• _What the exercise asks_
Every line of the listing below is to be repeated exactly; the pictures stay out.

-------

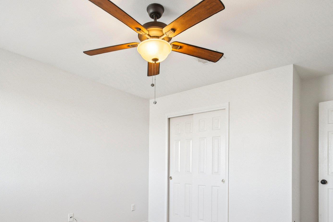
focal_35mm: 22
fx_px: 204
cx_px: 162
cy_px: 159
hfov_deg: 78.6
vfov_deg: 55.2
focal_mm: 10
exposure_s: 1/20
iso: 400
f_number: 8
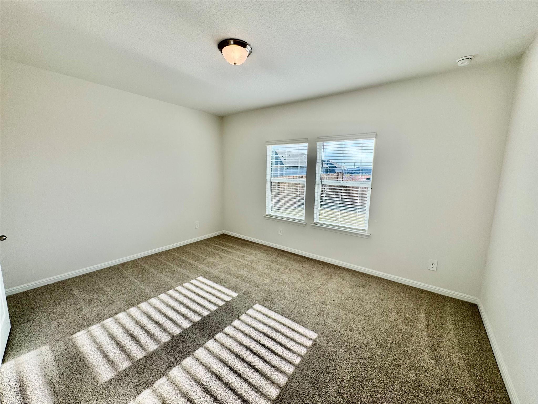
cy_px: 202
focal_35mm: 14
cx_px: 269
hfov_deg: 102.1
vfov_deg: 85.7
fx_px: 218
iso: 40
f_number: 2.2
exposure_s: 1/462
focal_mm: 2.22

-------

• _Answer_
focal_35mm: 22
fx_px: 204
cx_px: 162
cy_px: 159
hfov_deg: 78.6
vfov_deg: 55.2
focal_mm: 10
exposure_s: 1/20
iso: 400
f_number: 8
cy_px: 202
focal_35mm: 14
cx_px: 269
hfov_deg: 102.1
vfov_deg: 85.7
fx_px: 218
iso: 40
f_number: 2.2
exposure_s: 1/462
focal_mm: 2.22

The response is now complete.